Voici une œuvre qui porte bien son titre, mélange de croyances légendaires et de réflexions personnelles résolument fidèles à l’esprit de son époque. Côté légendes, Blanche Lamontagne-Beauregard explore leur face sombre ou lumineuse. Le surnaturel circule au sein de cet univers, intervient pour récompenser comme pour punir, ou de manière corrective ainsi qu’en témoigne la mesure de blé donnée et retrouvée intacte, ou ce paysan qui oublie de se signer devant la croix de chemin malgré l’avertissement de ses bœufs.
Dans cet univers où tout est signe et rien n’est absurde, on craint la colère des quêteux qui ne reçoivent pas la charité, on subodore la présence des défunts qui cohabitent avec les vivants ou reviennent hanter les lieux où ils ont vécu. On se garde de fréquenter la forêt la nuit pour éviter loups-garous et diablotins qui en prennent possession. La foi engendre des miracles qu’on peut refuser par peur de se perdre dans le mal à l’exemple de cette jeune aveugle guérie miraculeusement par sainte Anne et qui la prie de reprendre son don de peur de sombrer dans une vie de péchés.
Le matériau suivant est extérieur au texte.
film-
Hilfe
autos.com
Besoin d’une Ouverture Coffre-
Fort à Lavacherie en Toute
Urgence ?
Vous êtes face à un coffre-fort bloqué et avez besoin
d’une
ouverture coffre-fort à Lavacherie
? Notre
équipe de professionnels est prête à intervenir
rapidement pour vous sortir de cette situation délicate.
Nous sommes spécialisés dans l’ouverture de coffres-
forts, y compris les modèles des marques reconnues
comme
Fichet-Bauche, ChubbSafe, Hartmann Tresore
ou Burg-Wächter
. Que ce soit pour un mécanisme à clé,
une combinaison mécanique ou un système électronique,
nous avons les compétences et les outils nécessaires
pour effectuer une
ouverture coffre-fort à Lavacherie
À cet univers où « tout vit, tout est plein d’âmes », l’autrice ajoute des commentaires sur l’état du monde. Elle vante les vertus de l’hygiène, s’inquiète pour la survie de la langue française, craint pour ceux qui sont incapables de résister à l’appel du large, relate le naufrage de l’armada de Walker venu s’emparer de la Nouvelle-France.
Blanche Lamontagne-Beauregard possède un style appliqué qui témoigne d’une certaine manière d’écrire à son époque. Elle écrit bien, trop bien, de sorte qu’il s’en dégage un certain académisme lisse, sans aspérités ni relief qui me pousse à le qualifier de scolaire, celui qu’on apprend à l’école du bien dire et du bien écrire. Tout est trop parfait. Récits et Légendes relève davantage de la sociologie littéraire que de la littérature. Ces textes témoignent d’une époque, d’une certaine manière de vivre et de penser. [BB]                                                                                                 

Références

  • Lemire, Maurice, Dictionnaire des œuvres littéraires du Québec II, p. 944-945.